Nun sind es aber die
Hülfsverben, welche die Seele in den Stand setzen, das ihr zugeführte Material
selbstständig zu behandeln, und durch die Beweglichkeit der großen Maschine, um
die es läuft, neue Wege der Untersuchung zu eröffnen und jede einzelne
Vorstellung millionenfach zu vervielfältigen.
Sie erregen meine
Neugierde im höchsten Grade, sagte Yorick. [...]
Die Hülfsverben, von
denen hier die Rede ist, fuhr mein Vater fort, sind sein, haben, werden,
mögen, sollen, wollen, lassen, dürfen, können,
müssen und pflegen in den verschiedenen Zeiten der Gegenwart,
Zukunft oder Vergangenheit und in Verbindung mit dem
Verbumsehen angewandt. Als positive Frage: Ist es? Was ist es? Kann es
sein? Konnte es sein? Mag es sein? Mochte es sein? – Als negative Frage: Ist es
nicht? War es nicht? Soll es nicht sein? – Oder affirmativ: es ist – es war –
es muß sein, – oder chronologisch: Ist es je gewesen? Kürzlich? Wie lange ist
es her? – oder hypothetisch: Wenn es war? Wenn es nicht war? Was würde daraus
folgen? Wenn die Franzosen die Engländer schlagen sollten? Wenn die Sonne aus
dem Thierkreis treten würde?
Würde nun eines
Kindes Gedächtniß durch den rechten Gebrauch und die rechte Anwendung dieser
Formen geübt, fuhr mein Vater fort, so könnte keine Vorstellung in sein Gehirn
eintreten, und wäre es auch noch so unfruchtbar, ohne eine unendliche Menge von
Begriffen und Folgerungen daraus zu ziehen. – Habt Ihr schon einmal einen
weißen Bären gesehen? rief mein Vater und kehrte sich rasch nach Trim um, der
hinter seinem Stuhle stand. – Nein, Ew. Gnaden, erwiederte der Korporal. – Aber
Ihr könntet darüber reden, Trim, sagte mein Vater, wenn es sein müßte? – Wie
wäre denn das möglich, Bruder, sagte mein Onkel Toby, wenn er nie einen gesehen
hat. – Das brauch' ich gerade, erwiederte mein Vater, Du sollst sehen, daß es
möglich ist:
Ein weißer Bär! Sehr
wohl, habe ich je einen gesehen? Könnte ich jemals einen sehen? Werde ich
jemals einen sehen? Dürfte ich jemals einen sehen? oder – sollte ich jemals
einen sehen?
Ich wollte, ich hätte
einen weißen Bären gesehen! (wie könnte ich mir sonst einen vorstellen?)
Sollte ich einen
weißen Bären sehen, was würde ich dazu sagen?

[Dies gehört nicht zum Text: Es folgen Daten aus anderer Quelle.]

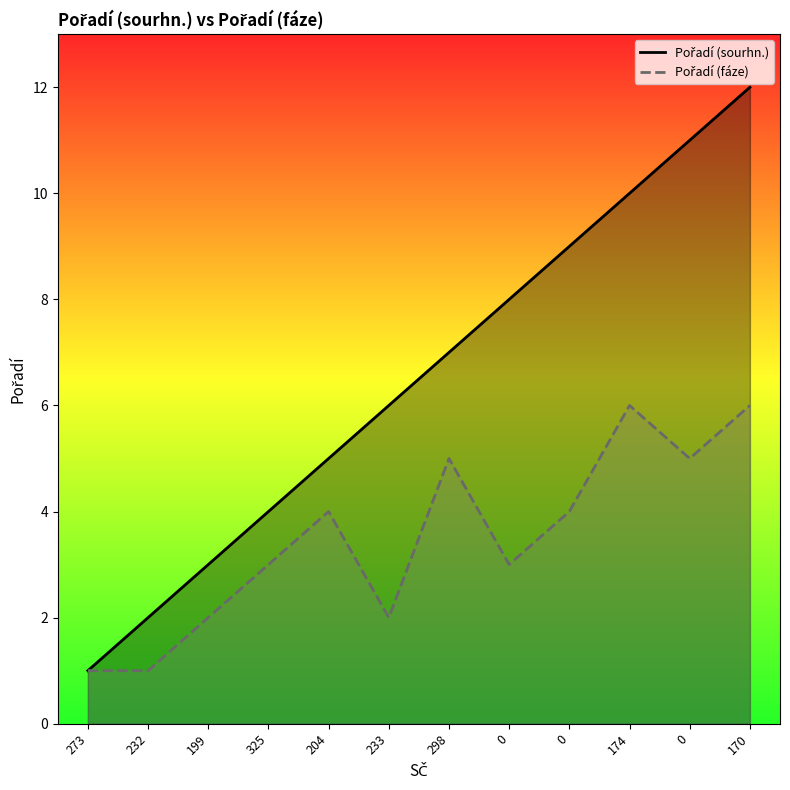

What are all the series names shown in the legend?

Pořadí (sourhn.), Pořadí (fáze)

Wenn ich nie einen weißen Bären
sehen sollte, was dann?
Wenn ich nie einen weißen
Bären habe sehen können, sollen, dürfen, – habe ich vielleicht ein Fell von ihm
gesehen? Habe ich einen abgebildet, geschildert gesehen? Habe ich je von einem
geträumt?
Haben mein Vater,
meine Mutter, mein Onkel, meine Tante, mein Bruder oder meine Schwestern je
einen weißen Bären gesehen? Was würden sie darum geben? Wie würden sie sich
dabei betragen? Wie würde der weiße Bär sich dabei betragen? Ist er wild? zahm?

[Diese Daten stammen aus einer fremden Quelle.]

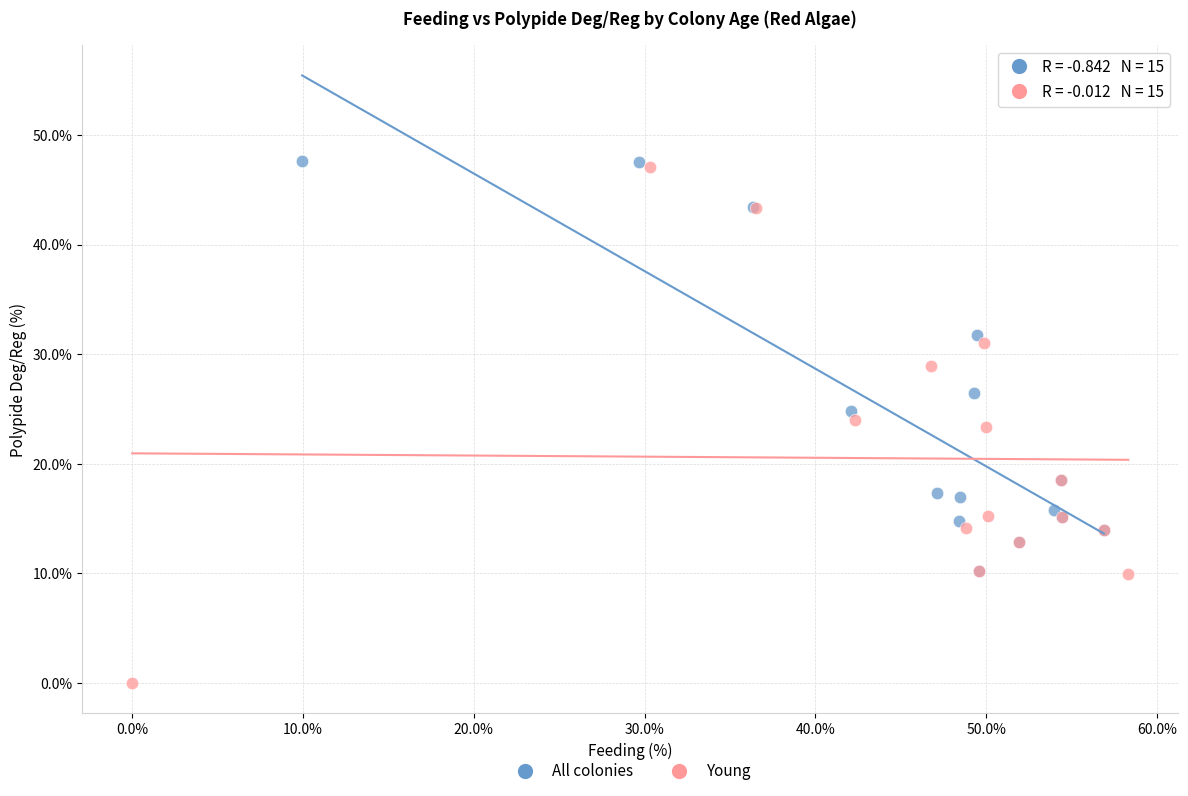

Which series contains the highest Y value?

All colonies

schrecklich? struppig? glatt?
Ist es der Mühe
werth, einen weißen Bären zu sehen?
Oder eine weiße
Bärin?
Ist es keine Sünde?
Ist es besser, als
eine schwarze?
(5. Buch, Kap. 42 und 43, bzw. in der hier benutzen Ausgabe http://www.zeno.org/Literatur/M/Sterne,+Laurence/Roman/Tristram+Shandy: Zweiter Band, Kap. 42 und 43)
Neben dem satirischen Seitenhieb auf mehr oder weniger sinnvolle grammatische Übungen und leeres rhetorisches Stroh erkenne ich hier eine Parodie auf die Fragen des Beichtspiegels.